El derrumbe del balcón en el barrio de Jesús María, en el que murieron tres niñas, fue hace ya cuatro días. Pero entre familiares y vecinos el funeral parece eterno
Las cinco de la tarde es una hora triste en el número 102 de la calle Revillagigedo. Jesús María, uno de los barrios más alegres de La Habana, permanece encerrado en el mutismo de quien perdió a un ser muy querido, y aun no se lo cree.
Puedo apostar que las niñas fallecidas no eran conocidas por todos, sin embargo, un pueblo se suma al dolor de sus familias. Yo, porque mi sobrina también ensayaba un acto para Martí, solo que a 300 km de la capital; ellos porque sus niños continúan corriendo frente a carteles de “NO Pase. Peligro de derrumbe”, jugando a los escondidos en edificios sin cartel como este, donde la indolencia de un gobierno roba vidas y luego marcha, como si nada hubiera ocurrido.
Los niños del barrio no hablan de otra cosa. En sus cabecitas inocentes entró por primera vez la señora de guadaña, desconocida para ellos hasta ver los tres asientos vacíos. Así, uno de ellos deja sus galletas de la merienda, aun sabiendo que ellas tampoco las van a comer.
Los vecinos del barrio no han parado ni un momento. Llegan hasta el altar improvisado a cambiar las flores, a barrer los pocos escombros que la brigada, sin pensar en el dolor ajeno, dejó sobre la acera con nombre de niñas.
Solo algunos familiares se atreven a llegar: los otros están digiriendo aun este alimento amargo, con espinas, intragable; sin otro remedio que engullirlo, de una o de a poco.
La muchacha del pullover rojo enciende la vela una y otra vez. El viento vuelve a apagarla. En esta disputa están un rato, mujer y naturaleza. Ella vence.
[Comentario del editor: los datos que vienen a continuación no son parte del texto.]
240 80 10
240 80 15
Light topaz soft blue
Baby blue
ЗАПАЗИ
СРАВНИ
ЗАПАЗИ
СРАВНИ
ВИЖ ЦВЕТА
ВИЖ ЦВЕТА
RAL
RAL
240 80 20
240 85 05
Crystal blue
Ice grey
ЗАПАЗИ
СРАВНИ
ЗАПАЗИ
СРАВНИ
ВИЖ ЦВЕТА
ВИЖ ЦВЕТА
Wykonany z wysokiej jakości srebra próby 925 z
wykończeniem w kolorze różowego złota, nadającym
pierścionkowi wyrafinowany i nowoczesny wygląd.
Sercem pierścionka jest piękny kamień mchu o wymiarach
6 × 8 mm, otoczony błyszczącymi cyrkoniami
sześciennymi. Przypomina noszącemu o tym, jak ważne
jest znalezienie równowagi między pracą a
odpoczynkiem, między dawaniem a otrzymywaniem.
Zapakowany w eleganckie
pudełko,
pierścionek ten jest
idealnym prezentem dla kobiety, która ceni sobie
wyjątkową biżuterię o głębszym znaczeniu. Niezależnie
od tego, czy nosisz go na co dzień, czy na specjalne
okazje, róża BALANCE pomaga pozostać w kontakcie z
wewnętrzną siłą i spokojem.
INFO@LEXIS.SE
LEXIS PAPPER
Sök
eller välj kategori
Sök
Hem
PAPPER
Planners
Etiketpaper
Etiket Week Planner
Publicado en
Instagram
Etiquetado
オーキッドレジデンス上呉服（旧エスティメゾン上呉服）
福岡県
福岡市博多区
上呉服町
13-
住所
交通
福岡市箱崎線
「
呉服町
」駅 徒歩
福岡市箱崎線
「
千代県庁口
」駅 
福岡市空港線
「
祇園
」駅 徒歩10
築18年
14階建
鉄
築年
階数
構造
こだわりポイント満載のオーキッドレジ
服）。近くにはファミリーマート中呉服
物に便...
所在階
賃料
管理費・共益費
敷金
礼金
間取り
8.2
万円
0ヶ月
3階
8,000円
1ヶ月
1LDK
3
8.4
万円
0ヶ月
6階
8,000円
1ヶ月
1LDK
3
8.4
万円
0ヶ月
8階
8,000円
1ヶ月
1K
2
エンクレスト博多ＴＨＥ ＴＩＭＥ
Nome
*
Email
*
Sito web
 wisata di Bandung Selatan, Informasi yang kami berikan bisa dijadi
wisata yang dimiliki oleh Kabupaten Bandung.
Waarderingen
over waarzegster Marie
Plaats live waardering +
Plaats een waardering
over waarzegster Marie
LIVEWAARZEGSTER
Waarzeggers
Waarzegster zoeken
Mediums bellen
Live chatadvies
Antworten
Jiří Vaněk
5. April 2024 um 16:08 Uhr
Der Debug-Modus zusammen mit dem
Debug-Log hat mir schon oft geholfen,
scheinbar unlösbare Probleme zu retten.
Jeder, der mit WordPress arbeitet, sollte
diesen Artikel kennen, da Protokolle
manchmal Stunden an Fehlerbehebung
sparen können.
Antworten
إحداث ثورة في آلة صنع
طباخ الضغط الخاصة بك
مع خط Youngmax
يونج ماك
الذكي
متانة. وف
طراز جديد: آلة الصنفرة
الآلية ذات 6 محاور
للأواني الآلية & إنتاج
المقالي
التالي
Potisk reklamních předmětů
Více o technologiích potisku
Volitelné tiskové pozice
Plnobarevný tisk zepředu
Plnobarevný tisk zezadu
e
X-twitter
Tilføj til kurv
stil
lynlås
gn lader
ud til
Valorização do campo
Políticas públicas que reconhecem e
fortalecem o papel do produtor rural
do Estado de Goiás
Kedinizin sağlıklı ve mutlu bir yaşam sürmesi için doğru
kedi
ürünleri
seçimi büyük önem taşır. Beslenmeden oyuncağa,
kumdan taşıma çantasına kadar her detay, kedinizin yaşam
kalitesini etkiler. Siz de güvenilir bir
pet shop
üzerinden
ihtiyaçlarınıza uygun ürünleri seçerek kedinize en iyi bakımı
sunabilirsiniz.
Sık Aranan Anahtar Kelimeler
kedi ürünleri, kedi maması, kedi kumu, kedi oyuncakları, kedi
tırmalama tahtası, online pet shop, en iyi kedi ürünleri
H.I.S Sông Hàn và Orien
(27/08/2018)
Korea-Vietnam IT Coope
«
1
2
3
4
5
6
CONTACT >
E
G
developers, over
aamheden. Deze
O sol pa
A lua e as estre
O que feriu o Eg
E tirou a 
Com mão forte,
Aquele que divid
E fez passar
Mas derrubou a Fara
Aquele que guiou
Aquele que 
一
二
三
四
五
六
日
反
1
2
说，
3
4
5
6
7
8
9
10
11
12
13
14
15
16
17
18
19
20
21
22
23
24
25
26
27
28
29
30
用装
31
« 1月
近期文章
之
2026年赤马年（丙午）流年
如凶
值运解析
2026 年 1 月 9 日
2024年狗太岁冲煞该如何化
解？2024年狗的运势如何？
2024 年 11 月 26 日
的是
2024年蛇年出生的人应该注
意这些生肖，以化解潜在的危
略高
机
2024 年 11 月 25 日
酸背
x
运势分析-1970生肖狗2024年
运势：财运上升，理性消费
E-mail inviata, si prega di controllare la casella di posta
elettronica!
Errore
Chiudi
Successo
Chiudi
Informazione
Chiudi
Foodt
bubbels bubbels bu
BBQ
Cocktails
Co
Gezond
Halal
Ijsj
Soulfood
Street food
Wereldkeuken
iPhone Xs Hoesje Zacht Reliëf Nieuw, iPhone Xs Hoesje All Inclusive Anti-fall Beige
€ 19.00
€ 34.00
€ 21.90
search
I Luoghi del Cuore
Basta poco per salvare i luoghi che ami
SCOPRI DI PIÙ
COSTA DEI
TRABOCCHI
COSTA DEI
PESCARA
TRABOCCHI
Quienes pasan no pueden evitar persignarse. Un vecino masculla intenciones de venganza y ella lo mira amenazante: su niña no sabe de odio, no debe escuchar siquiera escuchar sobre semejante sentimiento, no puede ser molestada ahora, en su momento, cuando sus compañeritos han venido a verla.
La miran los pequeños de la cuadra, que ya no saltan ni gritan al pasar por allí, que se detienen a dejar un beso, un dulce, amor. Ella recuerda a la niña en bicicleta: “¿Tú eres la de la piyamada, no?” Y le pide que la acompañe un momento, hasta la puerta contigua, le cuente cada detalle. Eso no se la traerá de vuelta, lo sabe, pero la dejará dibujarla en todas sus facetas cuando, en la noche, solo le quede llorar.
Todavía no he visto unas imágenes que hagan justicia a lo que se siente frente a esa fachada verde. La impotencia y las ganas terribles de llorar no se van nunca. Te quedas allí, tranquila, pareciendo una más, siendo fuerte al ponerle vida a las familias, y darte cuenta de que es real.
En Jesús María hay funeral todas las tardes, a las cinco. En La Habana habrá muchos más, a otras horas. Estoy segura de que el Apóstol no les perdonará esto nunca: ustedes dejaron ir a tres de las que saben querer.
Tú, que tienes el poder y no hiciste nada por evitar esto, tenías que haber ido, encender una vela, dejar un chocolate, una oración, un peluche, una flor. Eso hicimos aquellos a quienes nos falta comida y nos sobra humanidad. Tus condolencias tardías no valen de nada ahora.